Aquello me resultó tan absolutamente inesperado que no supe qué hacer ni qué decir. Pero tan pronto como hubo pronunciado esas palabras, la voz de mi cabeza insistió:
«Acaba con todo. Olvida el revólver y las inevitables salpicaduras. Tienes otra jeringuilla en el bolsillo. ¿Vas a dejar que te atrapen? Tu vida es ya un infierno. Piensa lo que será cuando estés en prisión. La jeringuilla. Hazlo ahora.»
– No le hagas caso, Lucky -dijo el extraño. Parecía emanar de él una inmensa generosidad. Me miró con tanta intensidad que era casi devoción, y tuve la sensación inexplicable de que me amaba.
La luz varió. Una nube debía de haber destapado el sol porque la habitación se iluminó y lo vi a él con una claridad rara, aunque estaba muy acostumbrado a fijarme en la gente y memorizar sus rasgos. Tenía mi misma estatura, y me miraba con evidente ternura e incluso preocupación.
Imposible.
Cuando sabes que algo es desde todo punto imposible, ¿qué haces? ¿Qué había de hacer yo ahora?
Metí la mano en el bolsillo y palpé la jeringuilla.
«Eso es. No desperdicies los últimos preciosos minutos de tu odiosa existencia en entender a este tipo. ¿No ves que el Hombre Justo ha hecho un doble juego?»
»No es eso -dijo el extraño. Miró al hombre muerto y su rostro cambió hasta adoptar una expresión de pena perfecta, y entonces se dirigió de nuevo a mí.
»Es hora de que salgas de aquí conmigo, Lucky. Hora de que escuches lo que tengo que decirte.
No pude pensar de forma coherente. El pulso me atronaba los oídos, y con el dedo empujé, aunque sólo un poco, la caperuza de plástico de la jeringuilla.
«Sí, salta fuera de sus contradicciones, y sus trampas y sus mentiras, y su inacabable capacidad para utilizarte. Derrótales. Ven ahora.»
– ¿Ven ahora? -susurré. Las palabras se apartaban del tema de la rabia que invadía por lo general mi mente. ¿Por qué había pensado eso, «ven ahora»?
– No lo has pensado -dijo el extraño-. ¿No ves que él está haciendo todo lo que abominablemente puede para derrotarnos? Deja en paz la jeringuilla.
Parecía joven y atento, y casi irresistiblemente afectuoso al mirarme, pero no tenía nada de joven y a la luz del sol aparecía resplandecientemente bello, y todo en él resultaba atractivo de una manera no forzada.
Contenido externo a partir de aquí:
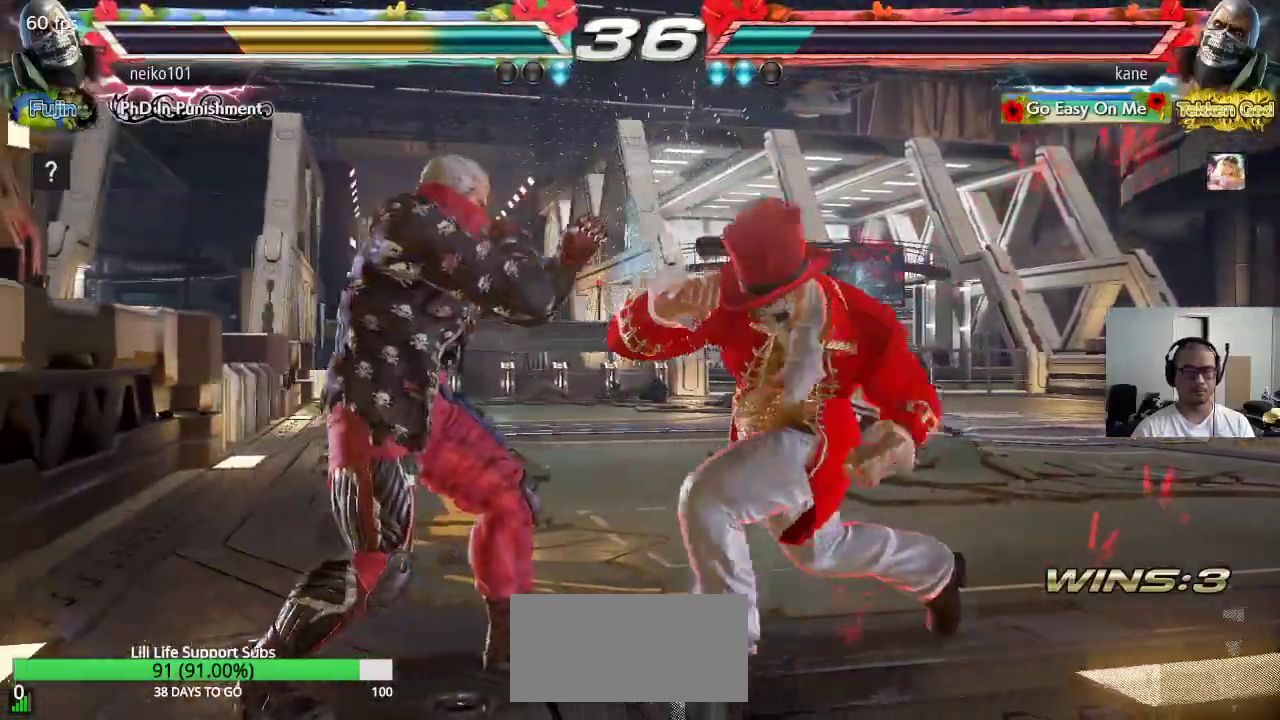
{"buttons": [], "left_stick": "center", "events": [[17, "SQUARE", "up"]]}
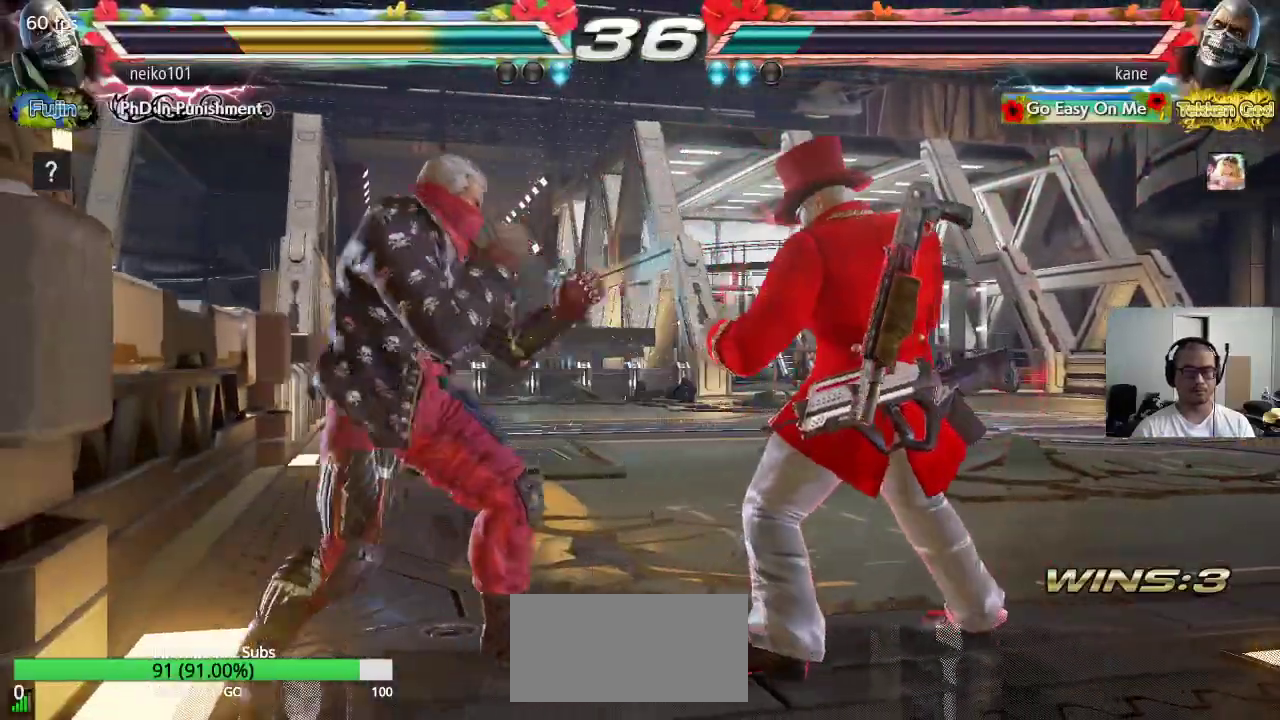
{"buttons": [], "left_stick": "right", "events": [[33, "left_stick", "down-left"], [317, "left_stick", "right"]]}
Sólo ahora me di cuenta, con algún sobresalto, de que llevaba un traje gris sencillo, y una preciosa corbata de seda azul.
No había en él nada notable, salvo su rostro y sus manos. Y su expresión revelaba amistad y perdón.
«Perdón.»
¿Por qué razón alguien, quienquiera que fuese, había de mirarme de esa manera? Con todo, tuve la sensación de que me conocía, de que me conocía mejor que yo mismo. Parecía saberlo todo acerca de mí, y sólo ahora caí en la cuenta de que me había llamado tres veces por mi nombre.